The 82nd Academy Awards were a great success tonight, held at the Kodak Theatre here in Hollywood, California. Although the time has been threatened to be cut shorter, tonight’s program rounded out with the red carpet entry, at exactly four hours. And though acceptance speeches were also threatened to be cut completely, and put only on the internet, they remained.
After Neil Patrick Harris’ introduction, Steve Martin and Alec Baldwin made the start of the show a success with some hilarious comedy, ripping on many of the nominated stars, including their favorite to pick on, George Clooney. After concerns that formerly planned Sacha Baron Cohen would denigrate the esteemed event with his ways, he was dropped. Ben Stiller instead succeed with a funny rendition as a character from “Avatar,” complete with face paint and a tail.
Chicago filmmaker legend John Hughes legacy was given due nods, with the cast of some of his great comedies including Macaulay Culkin , Ally Sheedy, Molly Ringwald, and Anthony Michael Hall, in a touching memorial in front of his family. And while the best picture prize winner was cut short (too much break dancing perhaps), they squeezed the award in at the last minute.
Many were surprised that the most successful film of all time, “Avatar,” lost best picture. Even more ironic, is that the film’s director, James Cameron, is ex-husband of the winner. With an African American as president of the United States, and an African American woman, Mo’Nique winning best supporting actress for Oprah’s touted “Precious,” it seemed right that the director of “The Hurt Locker,” Kathryn Bigelow, would win best picture as she did. But the fact that she is the first woman not only to win the award for best director, but also to lead the film itself that won best picture, as “Hurt Locker” did, is remarkable.
What is even more unique is that Hurt Locker is not some lighthearted love story of wine and roses that was an easy shoot. Instead, Ms. Bigelow directed a gripping, edge of the seat war movie with riveting action, violence, and explosives. To say that Kathryn Bigelow proves that American female directors can get in the trenches as the best of any male director is an understatement.
And Kathryn Bigelow’s wins go to show that while it still has a long way to go in this regard, as does the rest of society, the Hollywood film industry is becoming more and more a place of diversity. The charming, talented and lovely Sandra Bullock won best actress for “The Blind Side,” and the ever talented and cool Jeff Bridges won best actor for “Crazy Heart,” among others.
During her onstage speech, Kathryn Bigelow accepted her award for best picture for “The Hurt Locker,” stating, “I was just gonna’ reiterate that (…) Rob and Patrick, (…) took a very brave shot with this movie (…) we owe them dearly. Perhaps one more dedication, to men and women all over the world who (…) wear a uniform, but even not just the military – HazMat, emergency, firemen. They’re there for us and we’re there for them. Thank you. Thank you.” She later tells us at The Governors Ball, that girls who dream of being directors should believe that anything they want to happen can happen and come true.
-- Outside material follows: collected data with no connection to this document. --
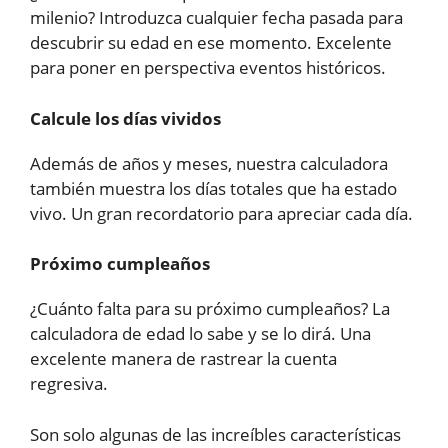
milenio? Introduzca cualquier fecha pasada para
descubrir su edad en ese momento. Excelente
para poner en perspectiva eventos históricos.
Calcule los días vividos
Además de años y meses, nuestra calculadora
también muestra los días totales que ha estado
vivo. Un gran recordatorio para apreciar cada día.
Próximo cumpleaños
¿Cuánto falta para su próximo cumpleaños? La
calculadora de edad lo sabe y se lo dirá. Una
excelente manera de rastrear la cuenta
regresiva.
Son solo algunas de las increíbles características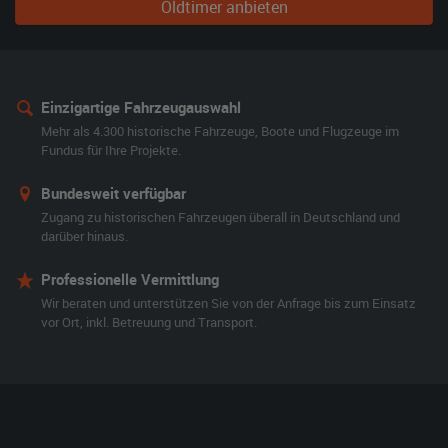
Oldtimer anbieten
Einzigartige Fahrzeugauswahl
Mehr als 4.300 historische Fahrzeuge, Boote und Flugzeuge im
Fundus für Ihre Projekte.
Bundesweit verfügbar
Zugang zu historischen Fahrzeugen überall in Deutschland und
darüber hinaus.
Professionelle Vermittlung
Wir beraten und unterstützen Sie von der Anfrage bis zum Einsatz
vor Ort, inkl. Betreuung und Transport.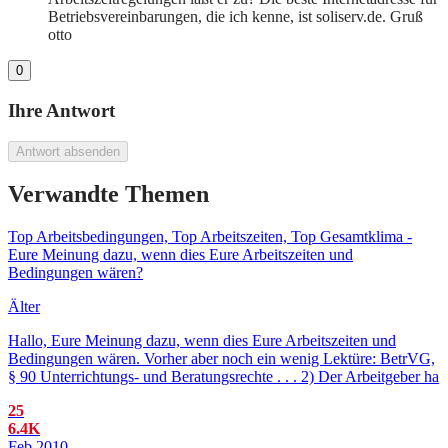
Betriebsvereinbarungen, die ich kenne, ist soliserv.de. Gruß
otto
0
Ihre Antwort
Antwort absenden
Verwandte Themen
Top Arbeitsbedingungen, Top Arbeitszeiten, Top Gesamtklima -
Eure Meinung dazu, wenn dies Eure Arbeitszeiten und
Bedingungen wären?
Älter
Hallo, Eure Meinung dazu, wenn dies Eure Arbeitszeiten und
Bedingungen wären. Vorher aber noch ein wenig Lektüre: BetrVG,
§ 90 Unterrichtungs- und Beratungsrechte . . . 2) Der Arbeitgeber ha
25
6.4K
Feb 2010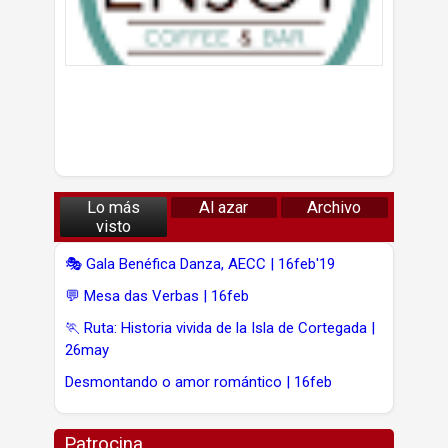
Lo más
Al azar
Archivo
visto
🎭 Gala Benéfica Danza, AECC | 16feb'19
💬 Mesa das Verbas | 16feb
🏃 Ruta: Historia vivida de la Isla de Cortegada |
26may
Desmontando o amor romántico | 16feb
Patrocina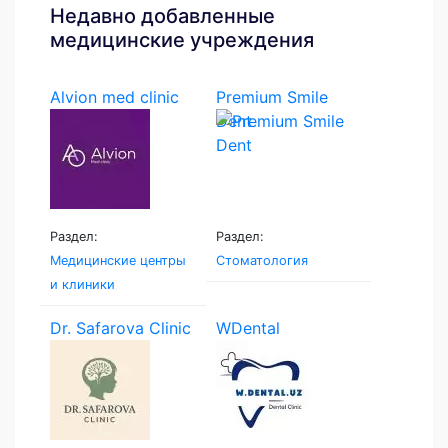
Недавно добавленные
медицинские учреждения
Alvion med clinic
Premium Smile
Dent
Раздел:
Раздел:
Медицинские центры
Стоматология
и клиники
Dr. Safarova Clinic
WDental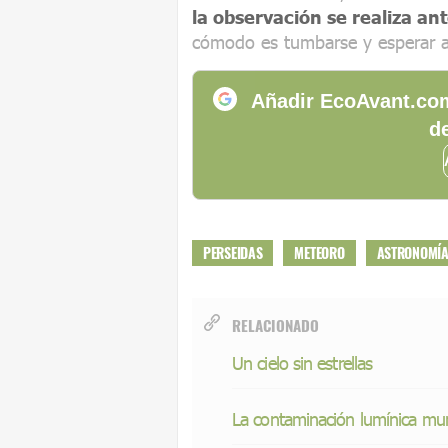
la observación se realiza an
cómodo es tumbarse y esperar a 
Añadir EcoAvant.com
de
PERSEIDAS
METEORO
ASTRONOMÍ
RELACIONADO
Un cielo sin estrellas
La contaminación lumínica mun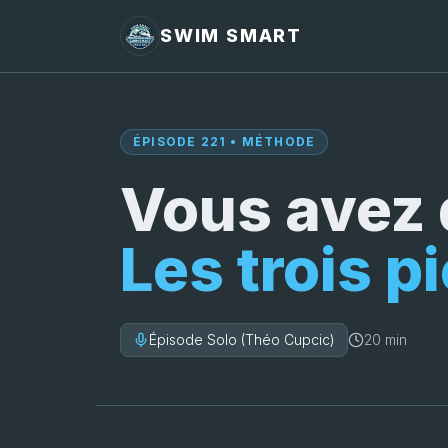
SWIM SMART
ÉPISODE 221 • MÉTHODE
Vous avez d
Les trois p
Épisode Solo (Théo Cupcic)
20 min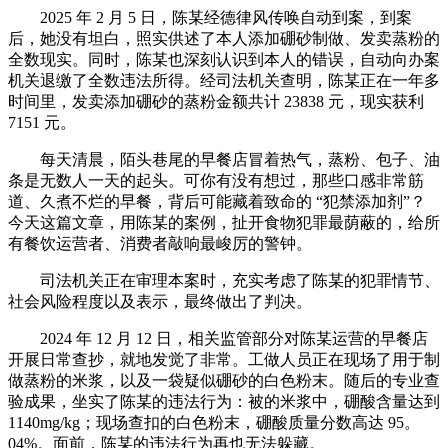
2025 年 2 月 5 日，陈某经德律风传唤自动到案，到案
后，她没有坦白，照实供述了本人添加硼砂制做、发卖蒸粉的
全数现实。同时，陈某也深刻认识到本人的错误，自动向办案
机关退缴了全数违法所得。经司法机关查明，陈某正在一年多
时间里，发卖添加硼砂的蒸粉金额共计 23838 元，现实获利
7151 元。
每天清晨，陌头巷尾的早餐店冒着热气，蒸粉、包子、油
条是无数人一天的起头。可你有没有想过，那些口感非常筋
道、久煮不烂的早餐，背后可能藏着致命的 “犯禁添加剂”？
今天这篇文章，用陈某的案例，扯开食物犯罪最荫蔽的，给所
有餐饮运营者、消费者敲响最峻厉的警钟。
司法机关正在审理本案时，充实考虑了陈某的犯罪情节、
社会风险程度以及表示，最终做出了判决。
2024 年 12 月 12 日，相关监管部分对陈某运营的早餐店
开展日常查抄，就地发觉了非常。工做人员正在现场了用于制
做蒸粉的米浆，以及一袋疑似硼砂的白色粉末。随后的专业查
验成果，坐实了陈某的违法行为：被的米浆中，硼酸含量达到
1140mg/kg；现场查扣的白色粉末，硼酸质量分数高达 95。
04%。面前，陈某的违法行为再也无法躲藏。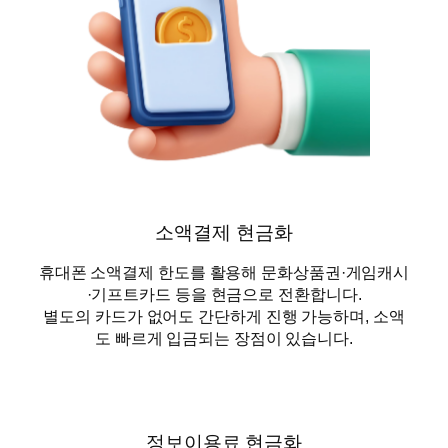
소액결제 현금화
휴대폰 소액결제 한도를 활용해 문화상품권·게임캐시
·기프트카드 등을 현금으로 전환합니다.
별도의 카드가 없어도 간단하게 진행 가능하며, 소액
도 빠르게 입금되는 장점이 있습니다.
정보이용료 현금화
The Hurt Locker’s win sends a message that mainstream Hollywood, largely defined by members of the Academy of Motion Picture Arts and Sciences A which holds the Oscars, are more concerned with reality, for the present, and ending war, rather than fighting it in some fantasy. While “Avatar” was an expected win for a great film, we can be sure that Mr. Cameron, with the most profitable film of all time, will somehow survive. For now, his ex-wife, Kathryn Bigelow gets the glory. This year above all others, she shows clearly that she stands on her own as she shines bright- and she deserves it.